Parce que c’est un art populaire entre tous, qui touche à la vie de chacun et appartient à la mémoire collective, la chanson constitue le meilleur reflet de l’air du temps : via son histoire (qui « est la même que la nôtre », chantait Charles Trenet) et son actualité, ce blog destiné surtout à illustrer et promouvoir la chanson de l’espace francophone ne se fixera donc aucune limite…
Les fables de sa fontaine
Au début de sa carrière, ou plutôt avant de commencer à chanter, Claude Nougaro disait des poèmes, ses poèmes. C’était au Lapin Agile, sur la Butte Montmartre, dans les années 1950. Un demi-siècle plus tard, comme pour boucler la boucle de son parcours d’artiste, il reviendra à ses premières amours en disant ses textes de chansons sur scène. Ce sera son tout dernier spectacle, Les Fables de ma fontaine, heureusement filmé à sa création à Paris, au Théâtre des Bouffes-du-Nord, en mai 2002. La distribution du DVD qui en a résulté a été confiée récemment par Hélène Nougaro au label indépendant des Ogres de Barback, Irfan.

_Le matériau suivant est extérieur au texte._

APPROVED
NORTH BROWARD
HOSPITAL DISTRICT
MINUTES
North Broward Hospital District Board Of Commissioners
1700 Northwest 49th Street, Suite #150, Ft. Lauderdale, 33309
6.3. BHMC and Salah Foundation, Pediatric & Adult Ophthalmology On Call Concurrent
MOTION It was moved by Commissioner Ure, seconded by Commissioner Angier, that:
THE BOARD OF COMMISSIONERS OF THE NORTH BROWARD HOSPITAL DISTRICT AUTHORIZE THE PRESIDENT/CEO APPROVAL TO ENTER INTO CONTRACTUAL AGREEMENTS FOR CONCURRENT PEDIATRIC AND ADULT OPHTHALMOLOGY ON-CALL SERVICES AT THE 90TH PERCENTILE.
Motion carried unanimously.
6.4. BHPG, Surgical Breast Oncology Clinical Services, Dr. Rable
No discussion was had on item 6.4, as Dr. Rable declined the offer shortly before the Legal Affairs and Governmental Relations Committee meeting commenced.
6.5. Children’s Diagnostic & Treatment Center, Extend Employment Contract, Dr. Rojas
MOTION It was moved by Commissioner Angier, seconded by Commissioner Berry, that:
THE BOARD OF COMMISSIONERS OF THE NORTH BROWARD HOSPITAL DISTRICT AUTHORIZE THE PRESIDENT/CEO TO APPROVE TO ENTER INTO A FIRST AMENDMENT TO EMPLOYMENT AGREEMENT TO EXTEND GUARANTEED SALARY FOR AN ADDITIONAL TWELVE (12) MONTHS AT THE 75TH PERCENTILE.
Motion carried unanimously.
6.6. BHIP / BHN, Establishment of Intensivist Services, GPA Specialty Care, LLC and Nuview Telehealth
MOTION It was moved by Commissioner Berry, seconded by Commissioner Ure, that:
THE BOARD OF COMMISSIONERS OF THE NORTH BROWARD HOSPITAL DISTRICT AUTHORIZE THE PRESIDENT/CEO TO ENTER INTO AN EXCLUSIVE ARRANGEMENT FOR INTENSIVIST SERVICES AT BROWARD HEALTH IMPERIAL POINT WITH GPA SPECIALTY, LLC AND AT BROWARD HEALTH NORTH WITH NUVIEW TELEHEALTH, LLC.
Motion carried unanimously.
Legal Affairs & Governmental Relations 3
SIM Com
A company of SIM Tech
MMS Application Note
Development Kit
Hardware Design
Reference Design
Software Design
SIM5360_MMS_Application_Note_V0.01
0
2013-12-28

Septembre 1984 : samedi 8, Claude Nougaro a chanté sur la grande scène de la Fête de l’Humanité devant plus de cent mille personnes. Le dimanche, jour de ses 55 ans, nous conversons en tête à tête dans l’atelier de sa maison de Montmartre, avec pour seul témoin le grand photographe Jean-Pierre Leloir, venu nous rejoindre le temps de mettre en boîte quelques images en vue d’un dossier de Paroles et Musique. Est-ce parce qu’il a ouvert le champagne ? Toujours est-il que Claude est particulièrement en verve. Répondant à une double interrogation de ma part sur l’écriture et la voix (la différence entre les mots couchés sur le papier et ceux portés par les cordes vocales) et sur l’auteur-interprète qui, bien qu’amoureux du jazz et de la java, n’est pas musicien, il me livre instantanément ce néologisme génial (jamais en effet personne ne trouvera de meilleure définition de son art) : « Moi, je suis un motsicien ! »
Motsicien, il l’était à l’origine ; motsicien, il le restera jusqu’au bout. Entre-temps, Claude Nougaro n’aura jamais été à bout de souffle, toujours à remettre son ouvrage sur les planches et la page blanche. Toujours à renaître de ses cendres (« Quand j’arrive au bout de quelque chose, il faut tourner la page. La veine est épuisée, si tu veux… »), dans une formule musicale ou scénique systématiquement renouvelée. En 1984, il se produit avec un trio magnifique (Lubat à la batterie, Michelot à la contrebasse, Vander au piano) ; en 1989, il tourne avec une formation rock de onze musiciens américains ; en 1991, c’est Une voix, dix doigts, seul avec Maurice Vander… Toujours à se mettre en danger, quitte à prendre le risque de désorienter le public, au lieu de gérer classiquement sa carrière comme la plupart de ses collègues.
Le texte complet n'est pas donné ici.